**TUGAS LATIHAN:**
#1 Menurut artikel tentang sociopreneur, berapa jumlah perempuan yang tergabung dalam Sumringah?
#2 Lanjutkan artikel tentang sociopreneur dan usaha keset Sumringah mulai setelah kalimat terakhirnya.

##### KUTIPAN DOKUMEN #####

- BIZ
      -  20 NOVEMBER 2019

Sociopreneur, Tren Bisnis Berdimensi Sosial Milenial Indonesia

Biasanya, orang cuma hitung berapa laba diperoleh ketika bikin usaha. Kini, 
Sociopreneur menambah hitungan itu dengan seberapa besar manfaat positif untuk 
masyarakat. Ini buktinya:

Di Pringsewu, Lampung, terdapat banyak pusat industri kecil pembuatan keset 
atau alas pembersih kaki, terutama dari kain perca. Usaha kecil dan menengah 
itu mempekerjakan karyawan dan memproduksi puluhan ribu keset setiap bulan dan 
dikirim ke berbagai daerah di tanah air.

Di sana lah Ani Lailia, mahasiswa Universitas Lampung Angkatan 2013, lahir dan 
besar.

Di sekitar rumahnya, Ani melihat ada banyak ibu rumah tangga yang tak memiliki 
kesibukan lain selain mengerjakan tugas domestiknya. Kondisi itu memberinya ide 
untuk memberdayakan para perempuan itu. Ani kemudian membuat skema kerja sama 
di manadia menyediakan bahan baku, dan ibu rumah tangga mengisi waktu luang 
dengan kegiatan ekonomi produktif. Lahirlah usaha bisnis sosial produksi keset, 
Sumringah.

Awalnya, Sumringah menerapkan sistem kerja berdasar upah, tetapi ternyata tidak 
efektif. Lalu, Ani mencoba sistem kemitraan. Ternyata sistem kemitraan lebih 
efektif dari segi keuangan dan lebih optimal.

“Mitra kami ibu rumah tangga semua. Mereka juga memiliki kegiatan 
masing-masing. Makanya peluang ini ada untuk ibu-ibu," papar Ani.

Sejak berdiri pada Maret 2017, produk keset Sumringah telah menyebar ke seluruh 
Indonesia melalui penjualan online. Ada 45 perempuan tergabung dalam Sumringah, 
dengan produksi sekitar 1.200 lembar keset setiap bulan.

Kualitas produk ditentukan oleh Sumringah. Mitra yang kualitasnya belum bagus, 
masuk ke program perbaikan. Sumringah juga menyediakan layanan pelatihan bagi 
ibu rumah tangga yang ingin bergabung memproduksi keset bersama mereka.

##### DATA YANG DIBERIKAN #####

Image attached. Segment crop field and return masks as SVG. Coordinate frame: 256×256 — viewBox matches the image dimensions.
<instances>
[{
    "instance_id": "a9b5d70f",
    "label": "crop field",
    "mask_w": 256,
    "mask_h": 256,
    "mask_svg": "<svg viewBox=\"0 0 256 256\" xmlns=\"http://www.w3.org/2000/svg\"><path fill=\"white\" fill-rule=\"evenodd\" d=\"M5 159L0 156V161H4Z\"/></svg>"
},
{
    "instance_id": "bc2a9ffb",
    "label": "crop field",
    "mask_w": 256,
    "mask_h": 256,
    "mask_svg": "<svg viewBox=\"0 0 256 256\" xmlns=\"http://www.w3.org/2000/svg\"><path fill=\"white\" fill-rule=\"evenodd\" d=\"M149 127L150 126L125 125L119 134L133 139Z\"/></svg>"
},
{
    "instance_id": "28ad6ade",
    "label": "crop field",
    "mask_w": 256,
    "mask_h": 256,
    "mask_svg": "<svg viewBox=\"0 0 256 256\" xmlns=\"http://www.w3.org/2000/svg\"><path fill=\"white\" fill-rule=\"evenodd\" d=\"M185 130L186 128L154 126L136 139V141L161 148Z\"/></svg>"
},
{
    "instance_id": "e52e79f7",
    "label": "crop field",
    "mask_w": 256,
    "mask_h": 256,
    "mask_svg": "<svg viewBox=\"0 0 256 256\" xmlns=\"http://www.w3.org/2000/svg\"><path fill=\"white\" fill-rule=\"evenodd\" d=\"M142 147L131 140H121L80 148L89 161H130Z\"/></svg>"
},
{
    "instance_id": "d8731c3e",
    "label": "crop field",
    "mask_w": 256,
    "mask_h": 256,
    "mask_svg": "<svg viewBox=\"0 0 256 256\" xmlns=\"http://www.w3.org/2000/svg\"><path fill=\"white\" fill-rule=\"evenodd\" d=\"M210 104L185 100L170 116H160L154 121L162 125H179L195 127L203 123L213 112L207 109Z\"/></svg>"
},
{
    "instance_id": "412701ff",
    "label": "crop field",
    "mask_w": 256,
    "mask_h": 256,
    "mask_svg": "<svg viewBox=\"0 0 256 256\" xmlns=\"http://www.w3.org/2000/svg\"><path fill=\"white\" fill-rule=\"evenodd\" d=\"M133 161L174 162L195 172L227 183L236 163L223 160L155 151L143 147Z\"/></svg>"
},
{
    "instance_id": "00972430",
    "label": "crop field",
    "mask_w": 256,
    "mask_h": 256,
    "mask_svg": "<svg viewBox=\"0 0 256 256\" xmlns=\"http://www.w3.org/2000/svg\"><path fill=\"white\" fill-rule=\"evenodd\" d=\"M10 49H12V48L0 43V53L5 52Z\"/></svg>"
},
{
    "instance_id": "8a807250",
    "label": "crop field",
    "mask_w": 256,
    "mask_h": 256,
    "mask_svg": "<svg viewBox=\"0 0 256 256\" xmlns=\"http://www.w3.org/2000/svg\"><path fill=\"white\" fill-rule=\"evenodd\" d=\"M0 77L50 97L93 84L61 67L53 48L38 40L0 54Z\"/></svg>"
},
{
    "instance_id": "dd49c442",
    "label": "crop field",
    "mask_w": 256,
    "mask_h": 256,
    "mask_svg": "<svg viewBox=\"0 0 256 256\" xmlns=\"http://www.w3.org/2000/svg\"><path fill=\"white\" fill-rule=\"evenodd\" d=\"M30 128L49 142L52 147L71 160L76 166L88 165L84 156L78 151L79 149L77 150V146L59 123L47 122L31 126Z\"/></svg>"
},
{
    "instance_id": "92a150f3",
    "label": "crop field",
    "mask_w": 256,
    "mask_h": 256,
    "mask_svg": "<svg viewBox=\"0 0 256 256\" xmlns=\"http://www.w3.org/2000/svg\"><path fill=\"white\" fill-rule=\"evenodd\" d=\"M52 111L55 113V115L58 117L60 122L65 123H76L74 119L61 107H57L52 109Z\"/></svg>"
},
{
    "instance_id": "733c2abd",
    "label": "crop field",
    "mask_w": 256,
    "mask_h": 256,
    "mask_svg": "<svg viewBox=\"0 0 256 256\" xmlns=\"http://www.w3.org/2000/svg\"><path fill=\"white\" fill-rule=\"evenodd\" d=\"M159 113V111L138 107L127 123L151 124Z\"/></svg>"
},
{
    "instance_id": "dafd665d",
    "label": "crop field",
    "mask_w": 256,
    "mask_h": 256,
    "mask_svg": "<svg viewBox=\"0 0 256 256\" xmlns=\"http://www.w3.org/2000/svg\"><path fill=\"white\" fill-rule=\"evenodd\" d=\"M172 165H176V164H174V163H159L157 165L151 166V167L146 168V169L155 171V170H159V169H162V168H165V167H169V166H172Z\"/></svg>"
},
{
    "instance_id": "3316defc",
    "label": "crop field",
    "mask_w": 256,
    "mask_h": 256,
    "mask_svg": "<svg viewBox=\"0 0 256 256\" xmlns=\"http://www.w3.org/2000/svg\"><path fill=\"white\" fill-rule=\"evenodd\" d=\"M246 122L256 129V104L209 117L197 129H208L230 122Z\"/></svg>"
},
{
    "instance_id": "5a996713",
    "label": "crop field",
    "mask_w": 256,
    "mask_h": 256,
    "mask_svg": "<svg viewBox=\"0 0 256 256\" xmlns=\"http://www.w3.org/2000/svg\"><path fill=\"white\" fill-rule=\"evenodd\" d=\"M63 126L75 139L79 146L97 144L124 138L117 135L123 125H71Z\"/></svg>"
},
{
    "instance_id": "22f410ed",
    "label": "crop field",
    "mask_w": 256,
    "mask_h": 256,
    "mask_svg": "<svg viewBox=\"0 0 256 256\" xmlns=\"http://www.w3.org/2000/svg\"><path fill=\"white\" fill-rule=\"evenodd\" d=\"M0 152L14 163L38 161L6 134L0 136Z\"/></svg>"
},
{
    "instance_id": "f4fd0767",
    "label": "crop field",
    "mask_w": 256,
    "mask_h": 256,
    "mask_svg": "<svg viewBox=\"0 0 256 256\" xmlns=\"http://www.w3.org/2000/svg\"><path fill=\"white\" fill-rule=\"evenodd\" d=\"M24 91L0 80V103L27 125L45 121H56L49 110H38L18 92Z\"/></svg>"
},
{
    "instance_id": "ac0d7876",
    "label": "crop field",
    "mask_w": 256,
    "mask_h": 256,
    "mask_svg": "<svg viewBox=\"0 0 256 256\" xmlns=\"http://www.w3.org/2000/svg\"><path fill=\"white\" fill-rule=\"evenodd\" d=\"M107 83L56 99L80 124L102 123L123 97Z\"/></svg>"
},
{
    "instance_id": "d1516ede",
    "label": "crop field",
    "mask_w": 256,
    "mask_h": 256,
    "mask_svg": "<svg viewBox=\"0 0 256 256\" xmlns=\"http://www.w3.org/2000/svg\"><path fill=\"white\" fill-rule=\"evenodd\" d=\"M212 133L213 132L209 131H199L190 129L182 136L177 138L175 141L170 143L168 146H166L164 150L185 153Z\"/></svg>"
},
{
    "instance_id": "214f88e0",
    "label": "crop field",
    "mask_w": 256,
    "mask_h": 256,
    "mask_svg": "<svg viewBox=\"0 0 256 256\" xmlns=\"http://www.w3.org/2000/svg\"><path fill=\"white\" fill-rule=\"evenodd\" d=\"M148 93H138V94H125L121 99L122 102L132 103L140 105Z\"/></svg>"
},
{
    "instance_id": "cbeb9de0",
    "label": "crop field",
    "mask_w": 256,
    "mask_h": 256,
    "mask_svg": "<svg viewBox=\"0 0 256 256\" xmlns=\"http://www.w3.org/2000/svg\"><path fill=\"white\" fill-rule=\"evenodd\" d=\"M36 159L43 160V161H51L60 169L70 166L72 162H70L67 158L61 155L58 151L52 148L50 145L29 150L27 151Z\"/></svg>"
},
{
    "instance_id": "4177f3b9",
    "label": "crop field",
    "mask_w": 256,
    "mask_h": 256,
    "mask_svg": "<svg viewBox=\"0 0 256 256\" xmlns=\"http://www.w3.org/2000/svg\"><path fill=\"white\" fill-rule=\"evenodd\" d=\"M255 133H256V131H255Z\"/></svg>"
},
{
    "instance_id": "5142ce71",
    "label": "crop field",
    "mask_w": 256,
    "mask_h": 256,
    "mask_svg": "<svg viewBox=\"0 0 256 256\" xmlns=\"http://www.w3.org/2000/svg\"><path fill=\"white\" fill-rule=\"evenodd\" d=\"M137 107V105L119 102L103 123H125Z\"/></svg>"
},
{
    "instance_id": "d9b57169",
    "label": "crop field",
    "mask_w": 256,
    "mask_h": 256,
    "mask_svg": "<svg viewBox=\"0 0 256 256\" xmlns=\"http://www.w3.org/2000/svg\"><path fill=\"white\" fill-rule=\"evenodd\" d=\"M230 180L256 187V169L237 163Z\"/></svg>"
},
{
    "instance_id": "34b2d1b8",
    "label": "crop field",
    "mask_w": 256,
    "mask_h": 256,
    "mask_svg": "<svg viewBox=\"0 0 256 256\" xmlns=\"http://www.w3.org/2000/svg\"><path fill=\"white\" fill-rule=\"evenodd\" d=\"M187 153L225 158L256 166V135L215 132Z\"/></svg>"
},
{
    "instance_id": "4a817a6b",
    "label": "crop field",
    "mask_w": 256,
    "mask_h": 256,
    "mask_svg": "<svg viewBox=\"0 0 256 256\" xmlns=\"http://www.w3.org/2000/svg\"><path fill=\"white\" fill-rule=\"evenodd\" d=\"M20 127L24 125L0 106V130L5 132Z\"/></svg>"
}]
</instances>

#####

**JAWABAN TUGAS:**
#1 Ada 45 perempuan yang tergabung dalam Sumringah.

#2
Bisnis Sosial Makin Berkembang

Sumringah adalah salah satu pemenang kompetisi Sociopreneur Muda Indonesia 
(Soprema) 2019. Kompetisi, yang berlangsung dari Mei-14 November 2019, 
merupakan ajang inkubasi sociopreneur yang dilaksanakan Youth Studies Centre 
(YouSure) dan Student Research and Creative Corner (SRCC). Keduanya adalah 
lembaga dari Fisipol UGM Yogyakarta.

Sociopreneur atau pebisnis sosial, menghitung seberapa besar lingkungan 
menerima manfaat dari bisnis yang dijalankannya. Karena itulah, skema usahanya 
menempatkan kelompok tertentu sebagai pelaku penting dalam usaha. Bisnis 
tersebut tidak hanya digerakkan oleh pemiliknya, tetapi menjadi milik bersama.

“Soprema menekankan pada inovasi dan dampak sosial. Sehingga tidak hanya 
sekedar inovasi, tapi bagaimana dampak sosial yang muncul dan punya kontribusi 
terhadap pengentasan kemiskinan,” kata ketua penyelenggara Soprema 2019, Hempri 
Suyatna.

Selain Sumringah, pemenang Soprema 2019 lainnya adalah Tenoon di Makassar dan 
Sahabat Care di Palu.

Kisah Tenoon di Makassar

Dari namanya, sudah jelas bisnis sosial ini menjual produk tenun. Tenoon 
memilih kain terbaik dari Toraja, Nusa Tenggara Barat, dan Nusa Tenggara Timur. 
Kain-kain itu kemudian dibawa ke Makassar untuk dijahit menjadi berbagai produk 
cantik oleh para penjahit difabel.

Nicky Claraentia Pratiwi dari Tenoon menyebut, usaha itu tidak hanya mengejar 
untung, tetapi juga memberdayakan komunitas sasaran. Mereka membeli kain 
langsung dari para perempuan penenun di wilayah timur Indonesia. 
Selanjutnya,dari kain-kain itu, komunitas difabel di Makassar membuat barang 
sehari-hari, seperti tas, dompet kecil serba guna atau pouch, hingga sampul 
notebook.

“Kami mengusung tiga misi. Pertama, pendekatan field trip.Kami tidak membeli di 
pengepul tetapi langsung ke penenun. Kami membentuk lingkungan inklusif dalam 
pekerjaan. Kami melakukan edukasi produk tenun kepada konsumen. Bisa dibilang 
selalu ada cerita dalam produk yang kami jual kepada konsumen,” kata Nicky 
kepada VOA.

Sekitar 95 persen produk Tenoon dijual di Indonesia, sisanya diekspor. Sebanyak 
60 persen langsung dipesan perusahaan untuk menjadi suvenir resmi. Sisanya 
dibeli konsumen melalui toko online dan pameran.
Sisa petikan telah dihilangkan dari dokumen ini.